• SUPPLIED RECORDS:
══════════
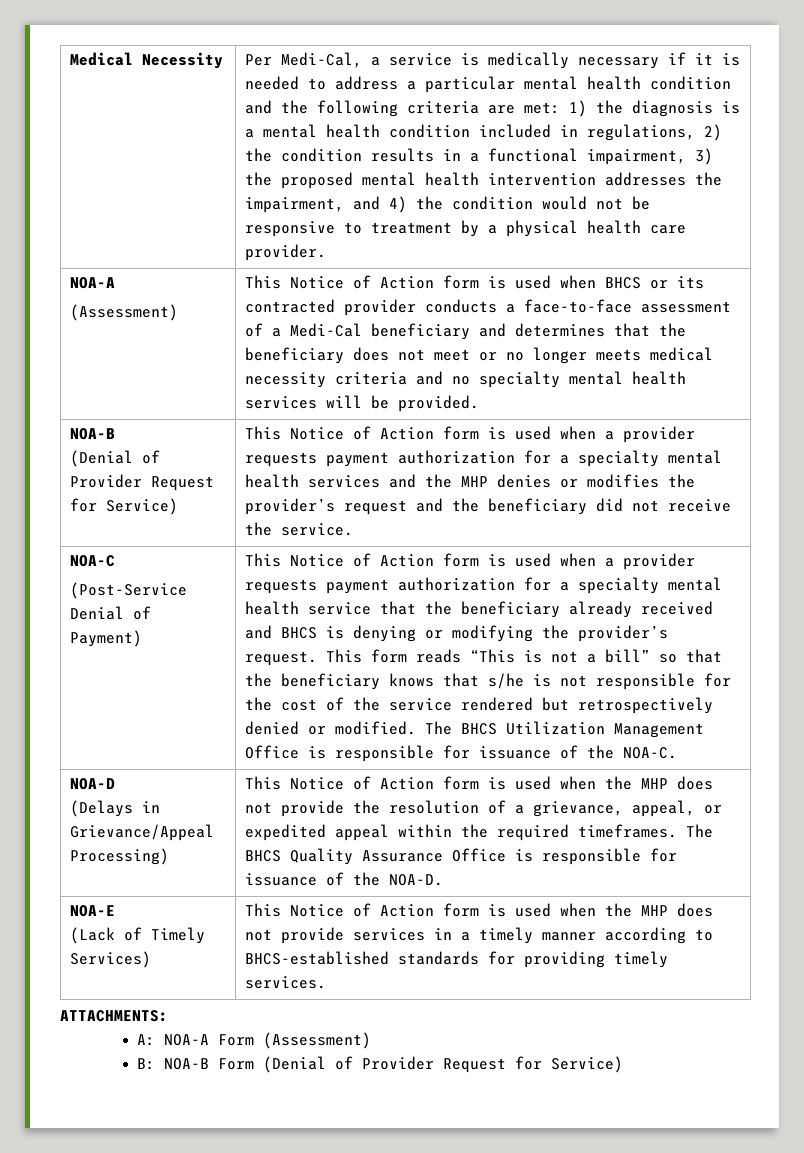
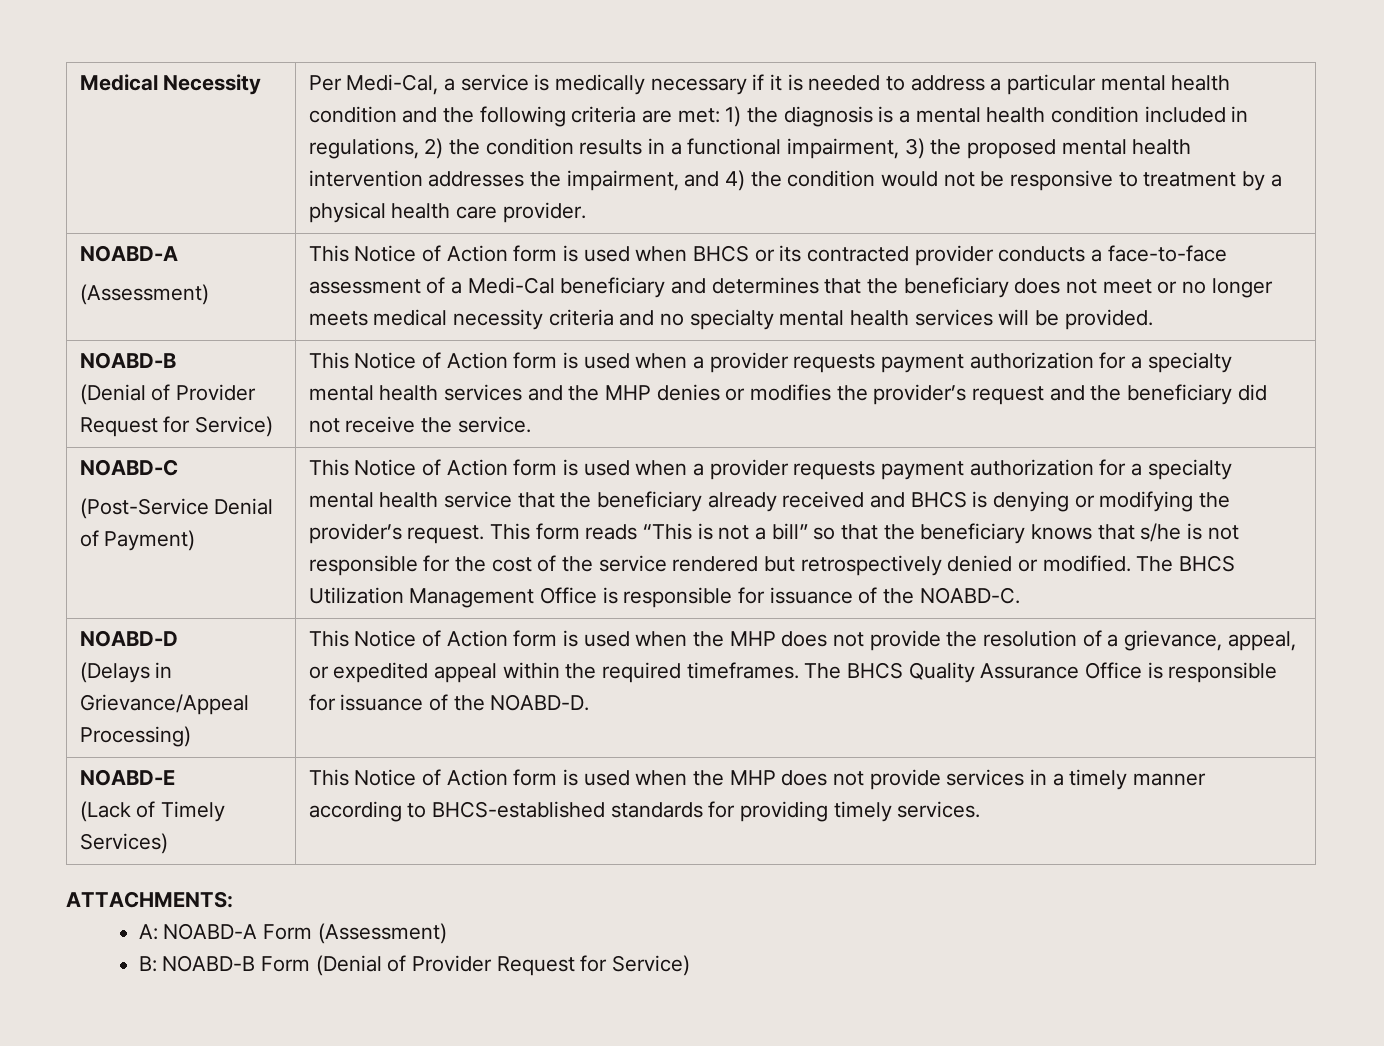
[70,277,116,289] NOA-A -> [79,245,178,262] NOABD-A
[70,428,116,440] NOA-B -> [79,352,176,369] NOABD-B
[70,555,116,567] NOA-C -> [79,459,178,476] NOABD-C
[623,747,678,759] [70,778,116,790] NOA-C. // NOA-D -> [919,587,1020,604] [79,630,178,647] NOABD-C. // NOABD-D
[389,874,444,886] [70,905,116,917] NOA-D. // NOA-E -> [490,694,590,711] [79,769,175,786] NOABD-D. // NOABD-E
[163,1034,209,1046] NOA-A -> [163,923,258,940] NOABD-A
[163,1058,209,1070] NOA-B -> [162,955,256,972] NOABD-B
══════════
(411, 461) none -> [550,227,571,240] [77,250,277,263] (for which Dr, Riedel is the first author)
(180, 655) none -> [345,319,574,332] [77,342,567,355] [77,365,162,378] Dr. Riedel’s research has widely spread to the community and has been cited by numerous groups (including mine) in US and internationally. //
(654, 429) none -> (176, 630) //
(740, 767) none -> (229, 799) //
══════════
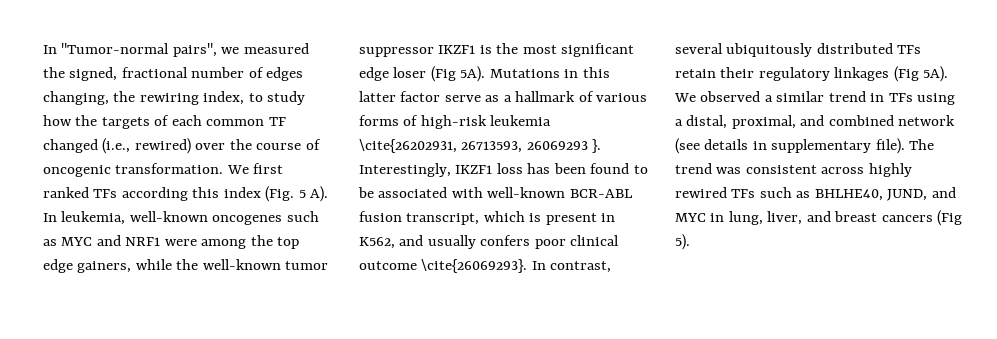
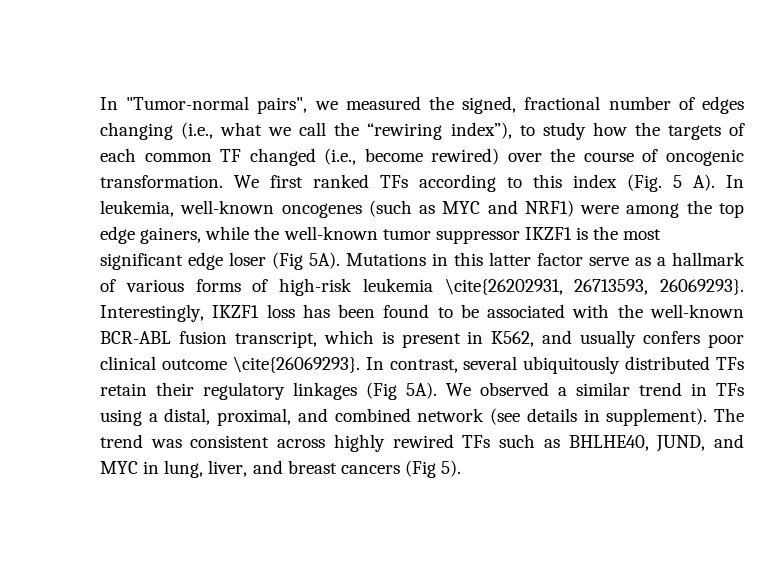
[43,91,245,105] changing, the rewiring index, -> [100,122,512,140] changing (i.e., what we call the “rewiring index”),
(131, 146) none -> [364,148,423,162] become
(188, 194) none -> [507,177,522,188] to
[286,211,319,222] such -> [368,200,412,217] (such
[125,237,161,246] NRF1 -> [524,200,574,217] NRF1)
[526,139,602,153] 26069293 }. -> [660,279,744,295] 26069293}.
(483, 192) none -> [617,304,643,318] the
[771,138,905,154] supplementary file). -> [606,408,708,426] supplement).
══════════
• TASK DIRECTIONS: Repeat the entries above verbatim, but only from the line that has "[70,277,116,289] NOA-A ->" down to the line that has "[163,1058,209,1070] NOA-B ->", inclusive.

• EXERCISE RESPONSE:
[70,277,116,289] NOA-A -> [79,245,178,262] NOABD-A
[70,428,116,440] NOA-B -> [79,352,176,369] NOABD-B
[70,555,116,567] NOA-C -> [79,459,178,476] NOABD-C
[623,747,678,759] [70,778,116,790] NOA-C. // NOA-D -> [919,587,1020,604] [79,630,178,647] NOABD-C. // NOABD-D
[389,874,444,886] [70,905,116,917] NOA-D. // NOA-E -> [490,694,590,711] [79,769,175,786] NOABD-D. // NOABD-E
[163,1034,209,1046] NOA-A -> [163,923,258,940] NOABD-A
[163,1058,209,1070] NOA-B -> [162,955,256,972] NOABD-B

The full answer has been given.